In other industries, the answer to that challenge is application of good project management techniques, supported by project managers, or individuals with solid project management expertise. In game development, that responsibility is given to the producers, but the same principle applies. The challenge is that project management skills and experience are sometimes thin on the ground. In a creative environment where companies grow fast and are driven by passion, this is not surprising.

Solving the challenges

The answer? There is not a single one-size-fits-all solution. But based on working with games studios around the world, that have the challenges of multi-project development, here is what I’ve seen work.

A lot of it comes back to good Agile. Rather than formally following the methodology, it is vital to be Agile in spirit and maintain options as long as possible. I can see how the work coming out of Spotify inspires studios. They work with both autonomy and alignment.   The goal is to have a high degree of both, making sure that formalization of process does not go too far, but that it provides just enough control to bring the studio identity together.

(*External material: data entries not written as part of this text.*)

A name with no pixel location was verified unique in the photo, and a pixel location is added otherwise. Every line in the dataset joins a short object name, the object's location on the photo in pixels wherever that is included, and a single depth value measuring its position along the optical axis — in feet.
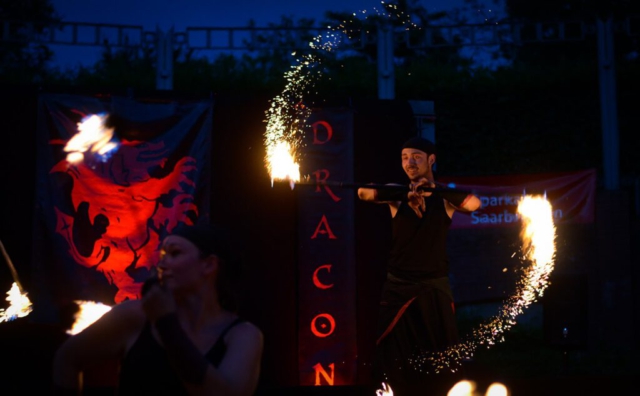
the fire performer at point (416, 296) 14.47
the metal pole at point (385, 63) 31.17
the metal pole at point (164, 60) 29.30
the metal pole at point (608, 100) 32.19
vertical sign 18.92
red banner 29.81
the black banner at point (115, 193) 17.83
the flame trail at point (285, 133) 17.79
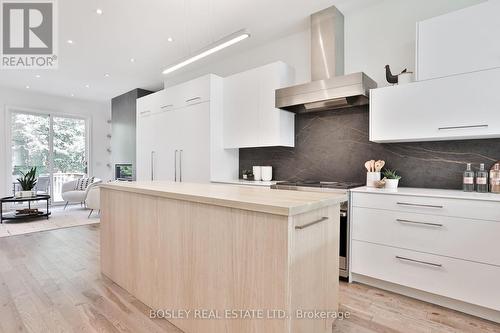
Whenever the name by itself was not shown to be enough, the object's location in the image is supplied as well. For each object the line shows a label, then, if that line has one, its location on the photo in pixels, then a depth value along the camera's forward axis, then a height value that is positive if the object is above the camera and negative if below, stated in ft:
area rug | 14.16 -3.58
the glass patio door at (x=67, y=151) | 22.89 +1.08
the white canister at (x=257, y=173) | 12.04 -0.41
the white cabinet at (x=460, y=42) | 6.46 +3.18
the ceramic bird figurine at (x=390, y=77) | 8.30 +2.73
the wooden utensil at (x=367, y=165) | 8.82 -0.03
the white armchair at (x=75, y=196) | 19.69 -2.42
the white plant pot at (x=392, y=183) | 7.93 -0.56
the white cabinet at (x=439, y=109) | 6.50 +1.50
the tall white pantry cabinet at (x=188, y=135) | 12.17 +1.44
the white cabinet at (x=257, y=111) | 10.57 +2.26
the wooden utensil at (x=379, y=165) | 8.58 -0.02
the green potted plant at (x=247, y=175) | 12.53 -0.53
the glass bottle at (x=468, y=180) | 7.20 -0.42
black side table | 15.83 -3.25
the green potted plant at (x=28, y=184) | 16.73 -1.37
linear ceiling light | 7.33 +3.50
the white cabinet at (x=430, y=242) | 5.98 -1.97
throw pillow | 21.29 -1.59
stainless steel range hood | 8.79 +3.05
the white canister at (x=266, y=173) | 11.81 -0.40
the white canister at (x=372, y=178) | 8.52 -0.44
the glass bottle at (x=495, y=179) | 6.79 -0.37
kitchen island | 4.03 -1.70
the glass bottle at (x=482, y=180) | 6.98 -0.42
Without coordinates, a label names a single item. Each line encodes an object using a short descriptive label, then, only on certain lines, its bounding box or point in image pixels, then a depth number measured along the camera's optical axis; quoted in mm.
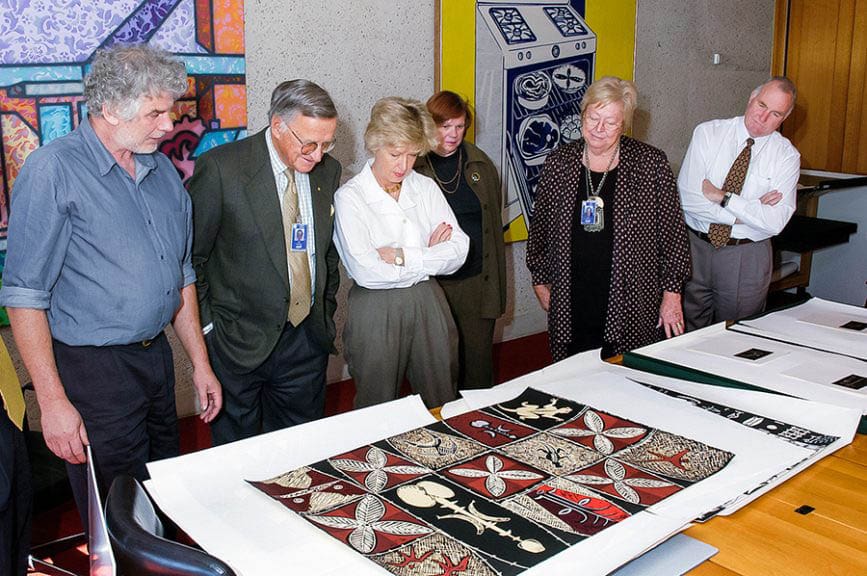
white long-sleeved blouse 2576
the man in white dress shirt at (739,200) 3297
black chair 1093
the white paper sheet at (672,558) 1266
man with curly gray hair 1904
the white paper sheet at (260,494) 1222
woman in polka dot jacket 2895
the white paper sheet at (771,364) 1932
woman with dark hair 3346
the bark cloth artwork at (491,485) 1251
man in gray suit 2395
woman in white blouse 2582
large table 1286
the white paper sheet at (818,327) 2285
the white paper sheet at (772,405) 1726
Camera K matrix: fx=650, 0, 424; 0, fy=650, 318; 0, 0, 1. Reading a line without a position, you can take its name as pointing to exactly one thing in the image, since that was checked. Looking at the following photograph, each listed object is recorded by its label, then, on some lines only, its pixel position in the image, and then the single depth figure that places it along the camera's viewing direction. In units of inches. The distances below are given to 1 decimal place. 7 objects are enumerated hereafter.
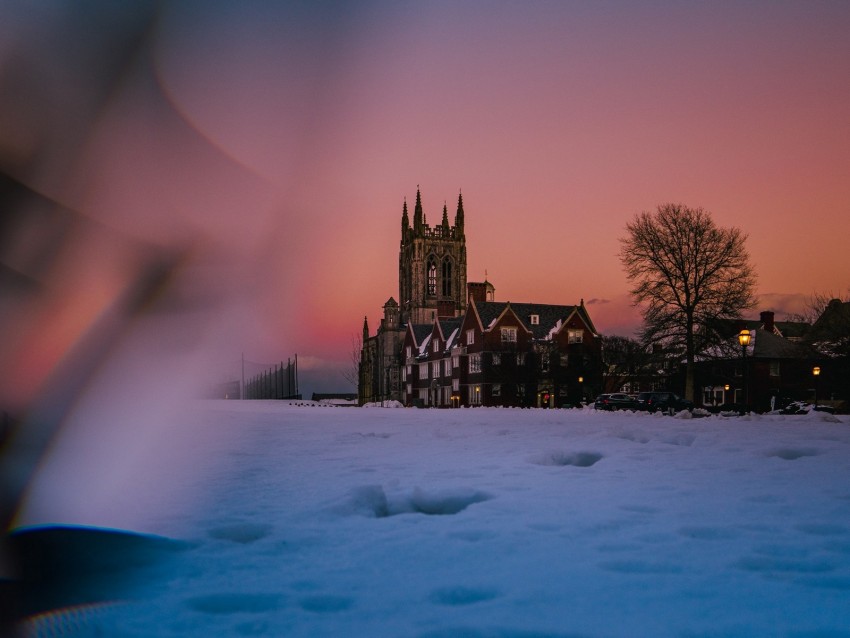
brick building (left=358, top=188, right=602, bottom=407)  2768.2
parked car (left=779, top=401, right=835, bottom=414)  1643.3
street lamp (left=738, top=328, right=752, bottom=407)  1232.2
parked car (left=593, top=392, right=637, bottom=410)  1829.5
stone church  5113.2
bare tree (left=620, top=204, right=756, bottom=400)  1915.6
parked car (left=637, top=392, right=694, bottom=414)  1742.1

By continuously keeping that underlying conversation going, it becomes possible to have multiple projects on the go. Founders or owners feel that they do not have to let go of control. At the same time, each project can have a higher degree of creative freedom. If those leaders can see what the teams are doing, and if those teams feel they are being trusted, then that makes for a far better culture.

Balance

Also –– and going back to need to create a studio identity ––  it is important to maintain the balance between projects. One common struggle is between the company’s own game development, versus work-for-hire (unless of course we are talking about dedicated outsourcing companies). In particular, there are often certain skills that a studio is really good at that tend to become bottlenecks without a thorough analysis of how to load balance. 

For instance, a studio might be brilliant at sound design, but does not have enough capacity to use this fully on every project without sacrificing quality. To avoid cannibalizing one project for the sake of another, proper resource planning needs to be applied.  That will also help identify where it makes sense to collaborate with other studios. Perhaps it means bringing in extra sound designers for a project, or to acknowledge that while the studio is great at sound, it should rather bring in help in other areas to stay focused.

Technology tools

Technology tools are not a silver bullet, but they can help. For instance, within an Agile context, efficient backlog management can take away a lot of the manual effort and pain of understanding resource requirements.  Also, learning to build backlogs-of-backlogs, portfolio road maps, and other cross-project aspects of scaling up is something with which agile planning tools can help.

Multi-project development is an inevitability for most studios, even for those focused on a single title right now. It makes sense to plan for it from the get-go and create the right foundation. Otherwise you could end up hastily introduce one on-the-fly, in a hurry, when juggling several teams, games, and deadlines. Better project management has the potential to help set games studios free to grow. They can be more efficient, follow the original vision, and dreams to keep studio members inspired and sticking with the studio as it grows.